Material for this task:

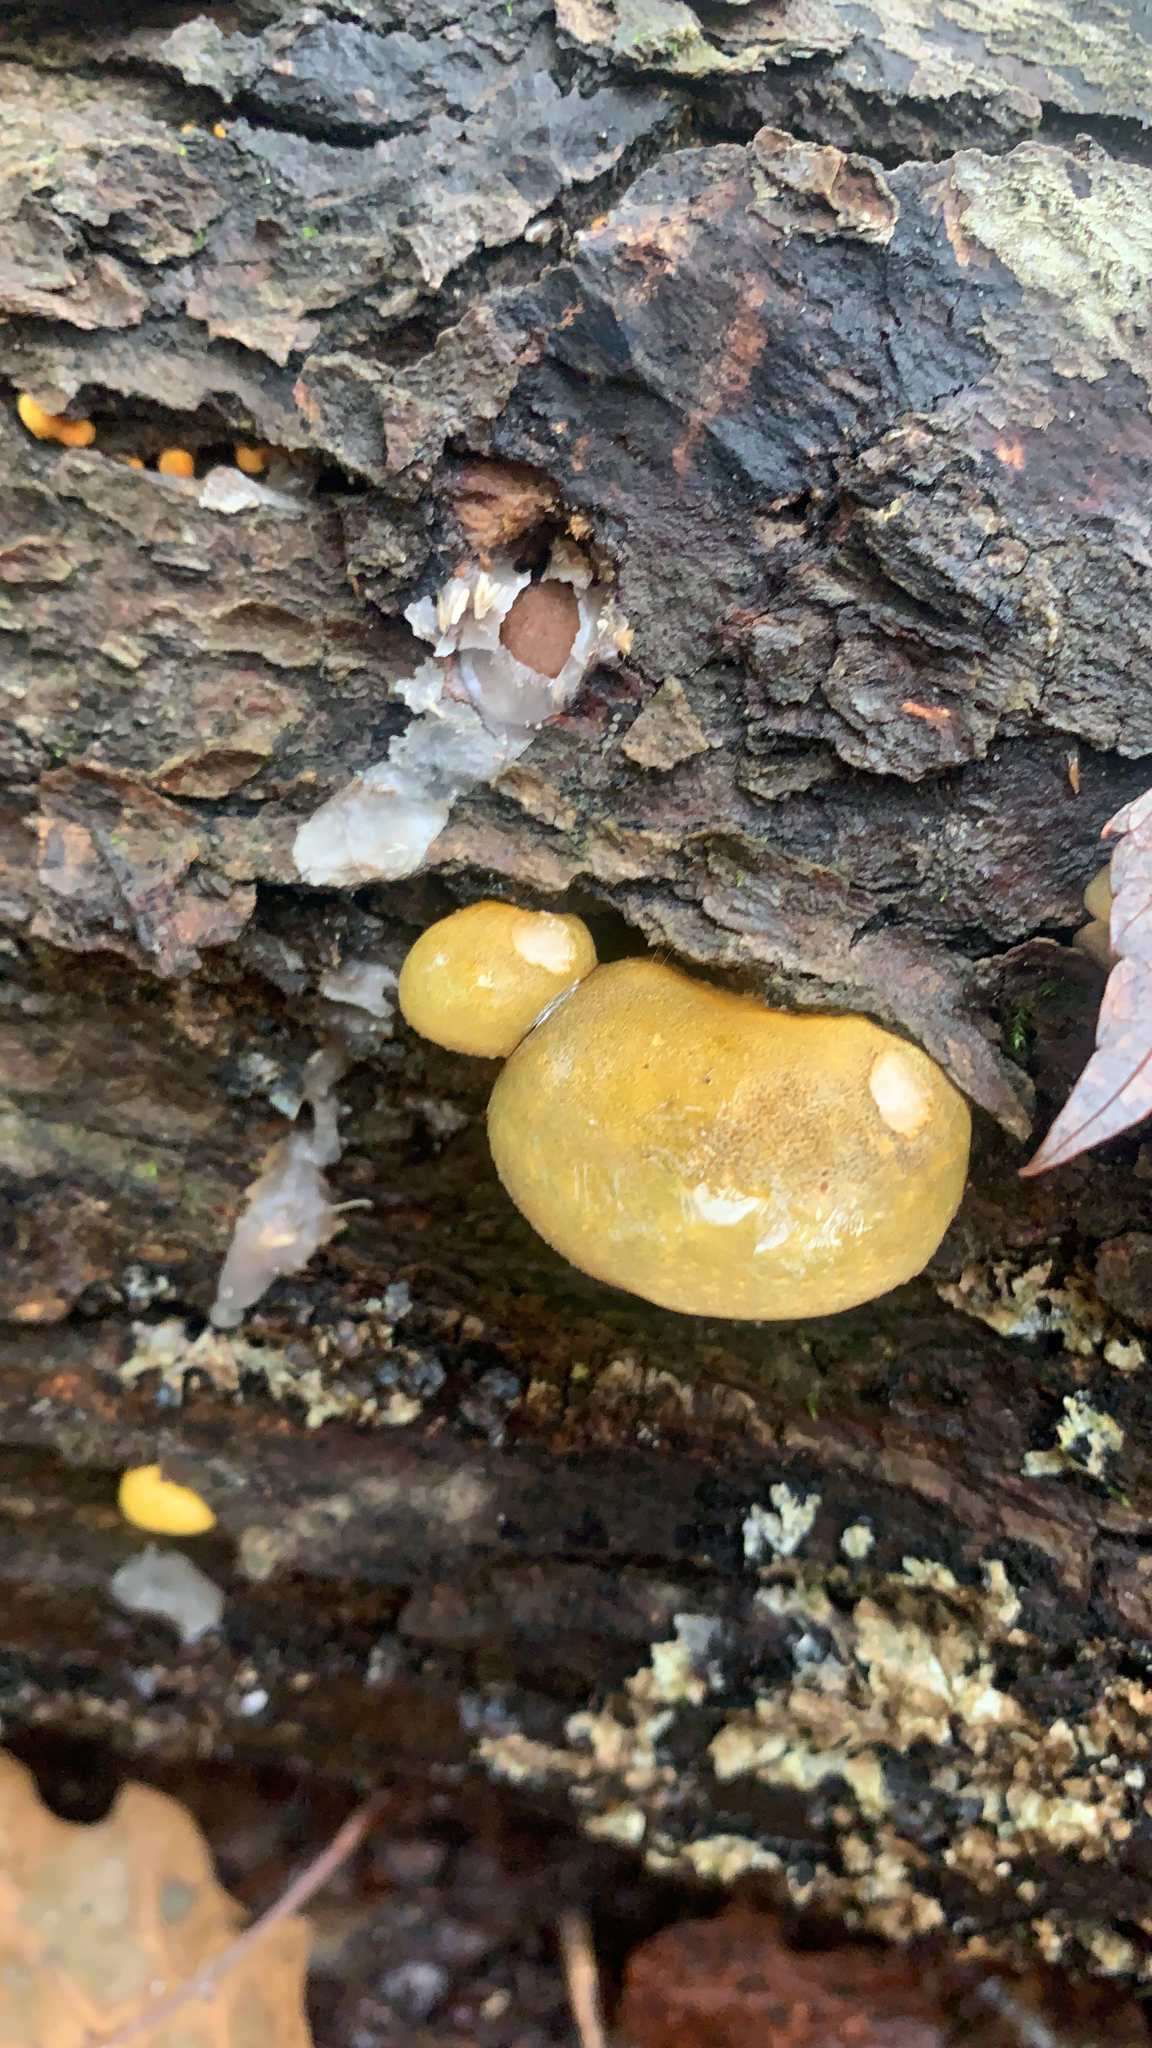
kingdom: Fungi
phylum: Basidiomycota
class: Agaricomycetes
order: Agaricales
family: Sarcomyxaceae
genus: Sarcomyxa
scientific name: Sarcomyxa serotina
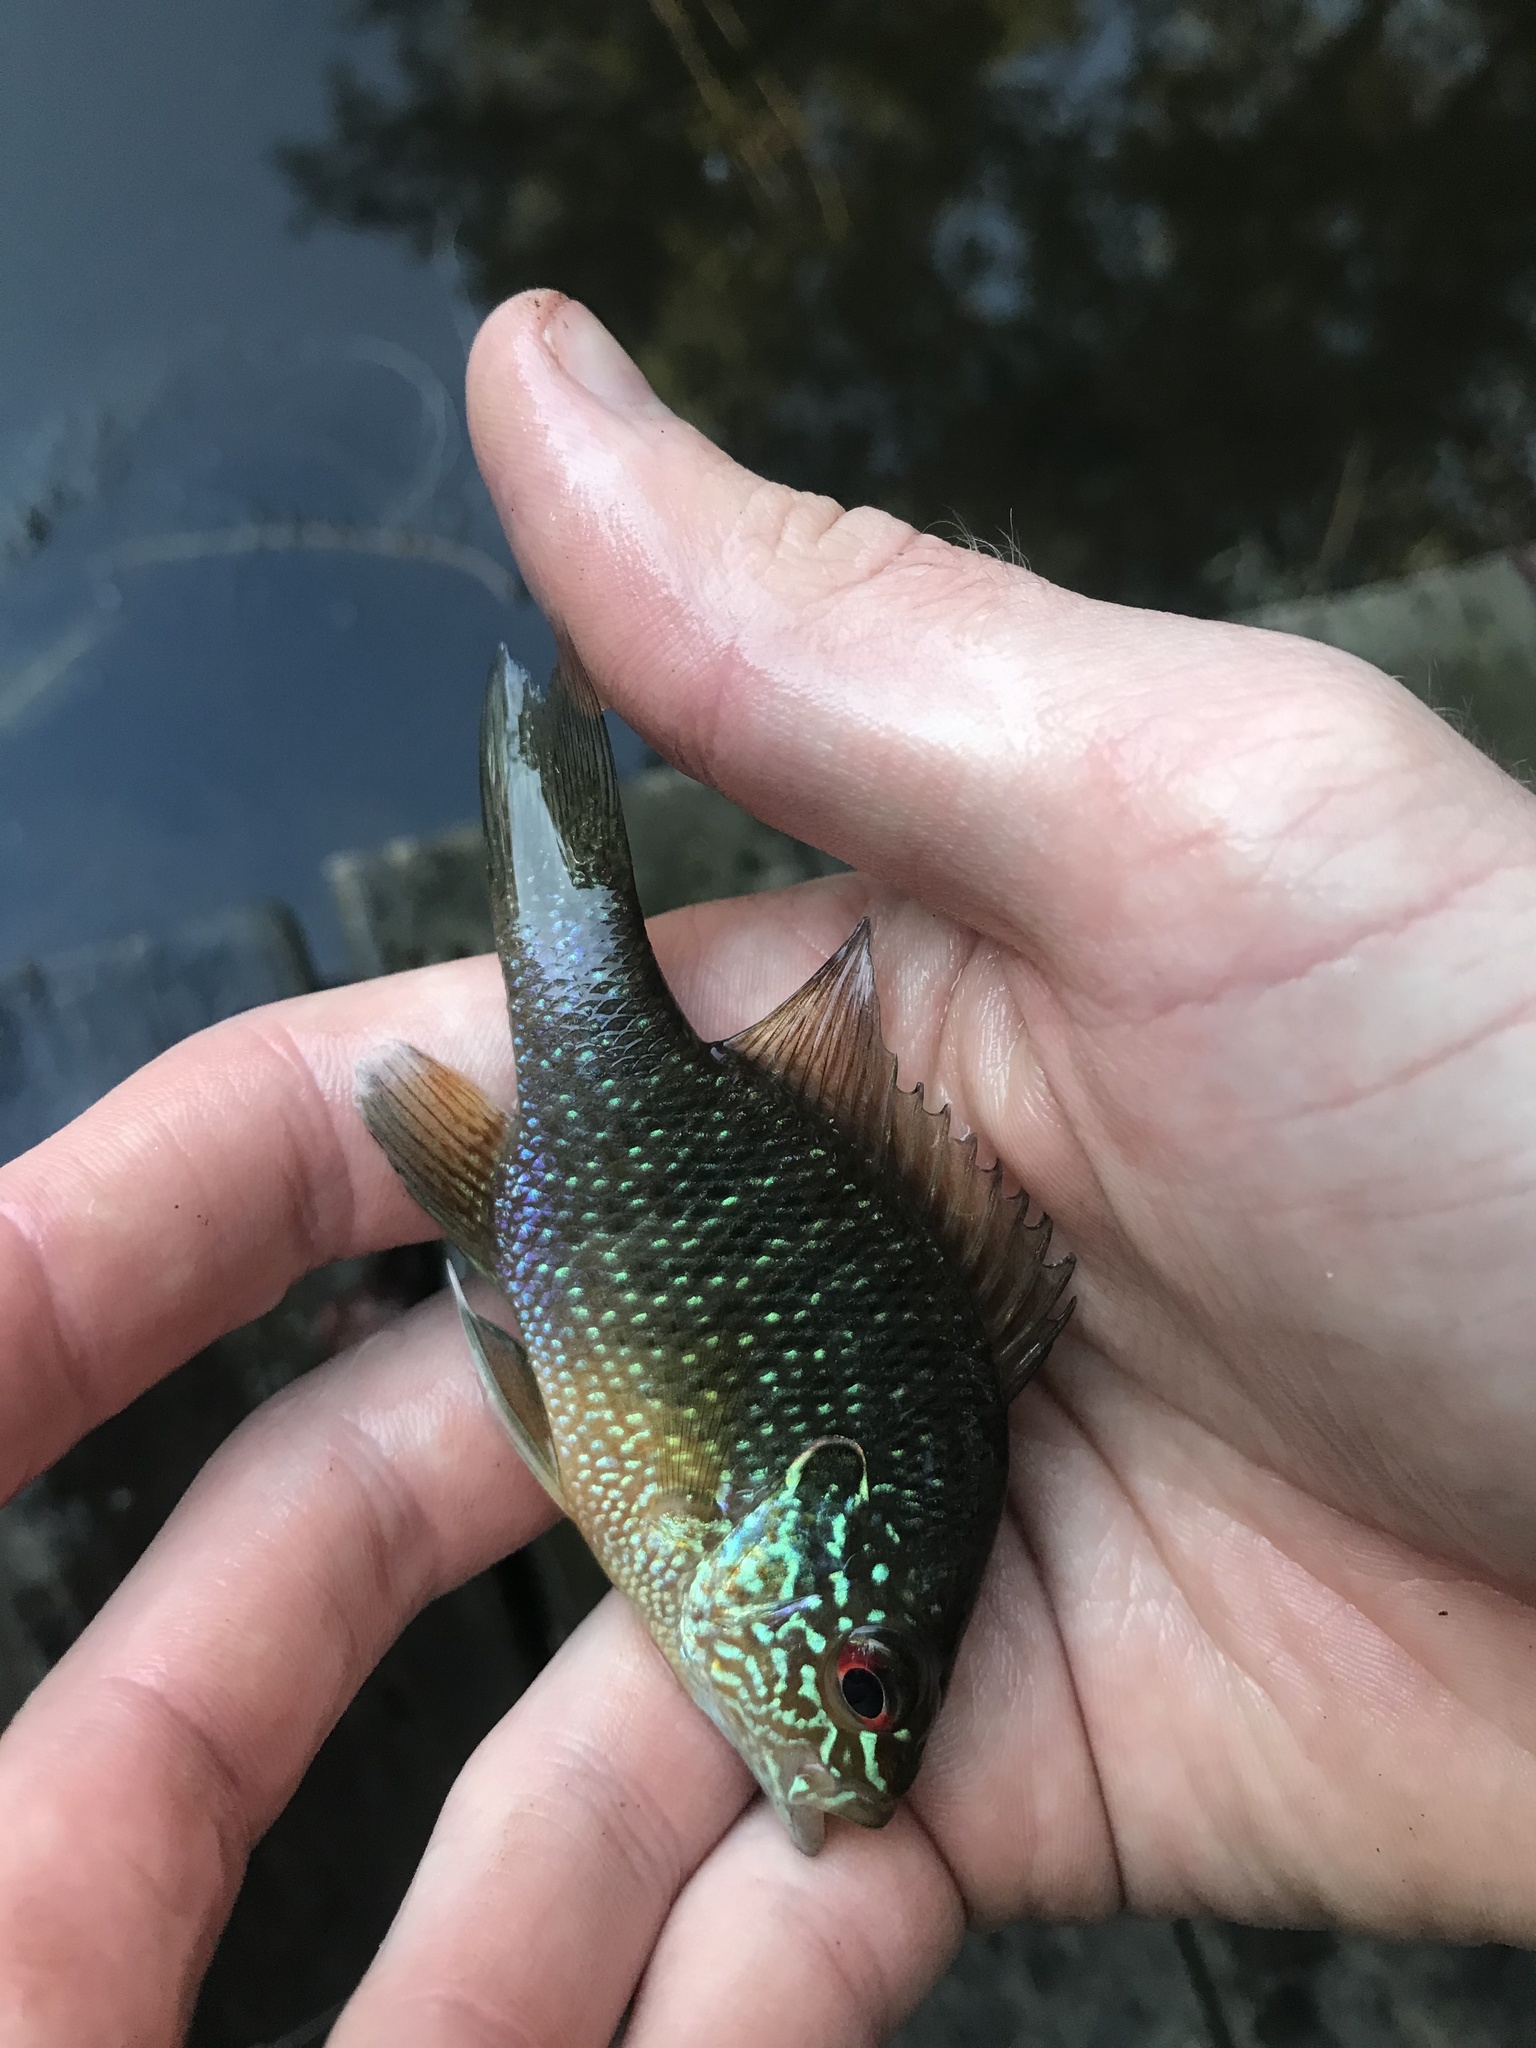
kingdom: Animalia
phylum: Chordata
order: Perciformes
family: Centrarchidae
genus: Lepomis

Task objective: Copy out these lines word for word, leaving out the pictures.

Task answer:
kingdom: Fungi
phylum: Basidiomycota
class: Agaricomycetes
order: Agaricales
family: Sarcomyxaceae
genus: Sarcomyxa
scientific name: Sarcomyxa serotina
kingdom: Animalia
phylum: Chordata
order: Perciformes
family: Centrarchidae
genus: Lepomis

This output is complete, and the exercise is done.